--- What the exercise asks ---
Review the material and extract every line in which the word "CIRCLE" occurs.

--- Data in this exercise ---
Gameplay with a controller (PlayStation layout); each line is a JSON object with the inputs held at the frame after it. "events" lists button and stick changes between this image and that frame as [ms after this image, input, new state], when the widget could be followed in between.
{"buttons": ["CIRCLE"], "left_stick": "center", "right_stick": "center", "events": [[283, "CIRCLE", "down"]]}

* * *

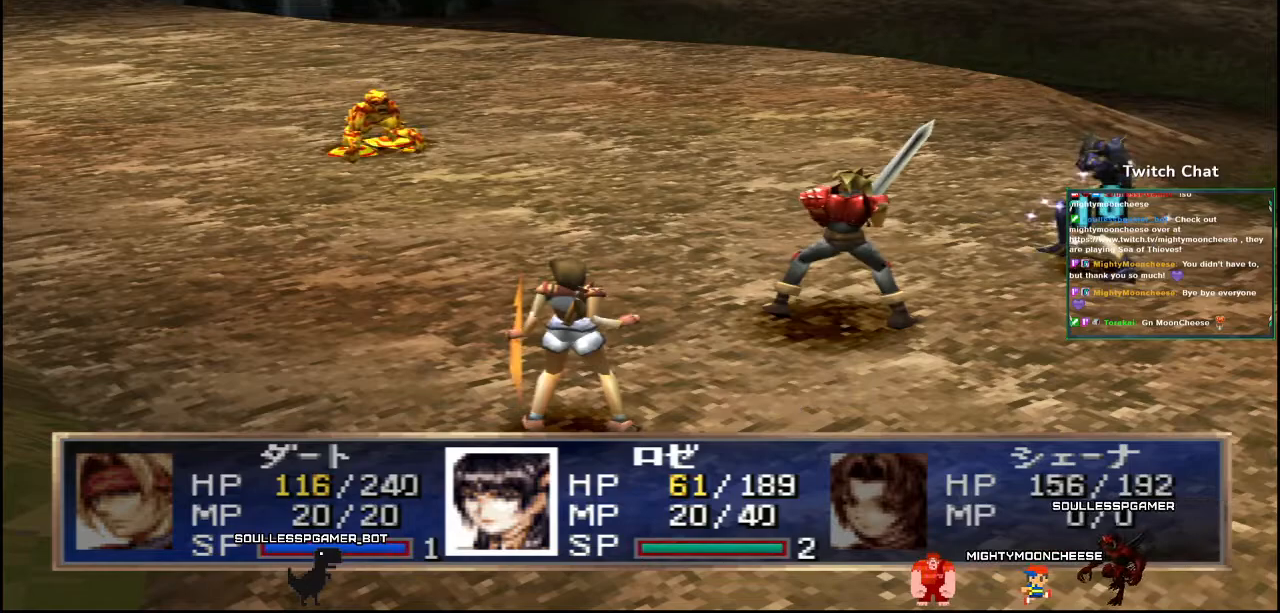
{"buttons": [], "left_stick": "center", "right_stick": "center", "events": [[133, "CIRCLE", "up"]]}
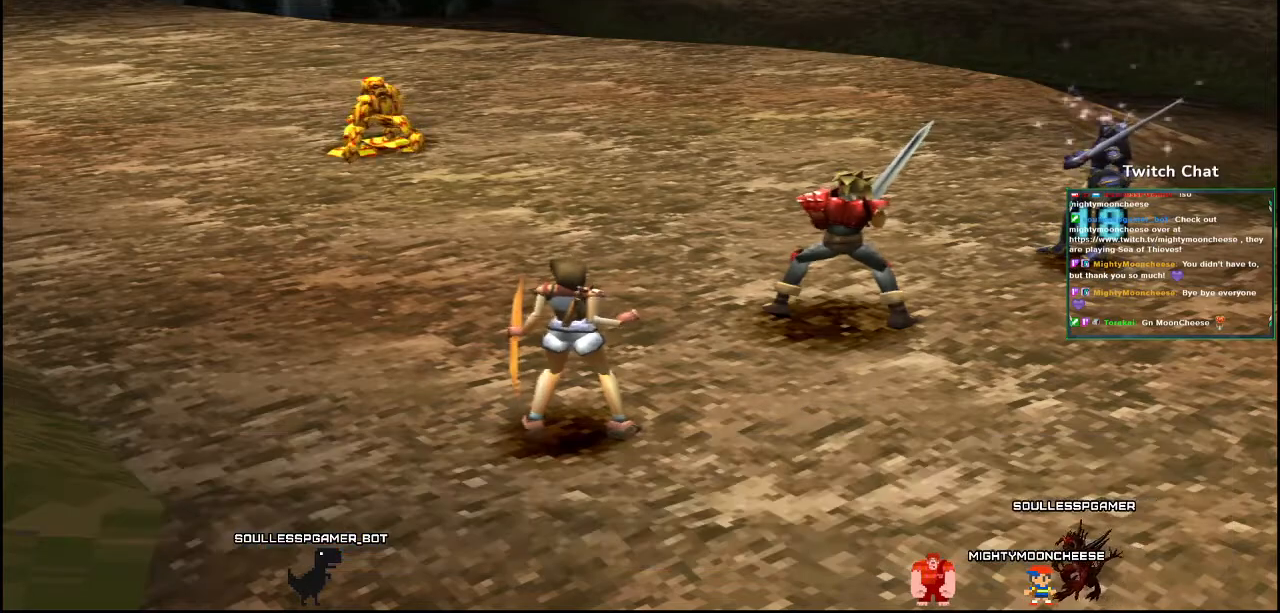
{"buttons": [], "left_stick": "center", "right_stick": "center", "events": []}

--- Output of the exercise ---
{"buttons": ["CIRCLE"], "left_stick": "center", "right_stick": "center", "events": [[283, "CIRCLE", "down"]]}
{"buttons": [], "left_stick": "center", "right_stick": "center", "events": [[133, "CIRCLE", "up"]]}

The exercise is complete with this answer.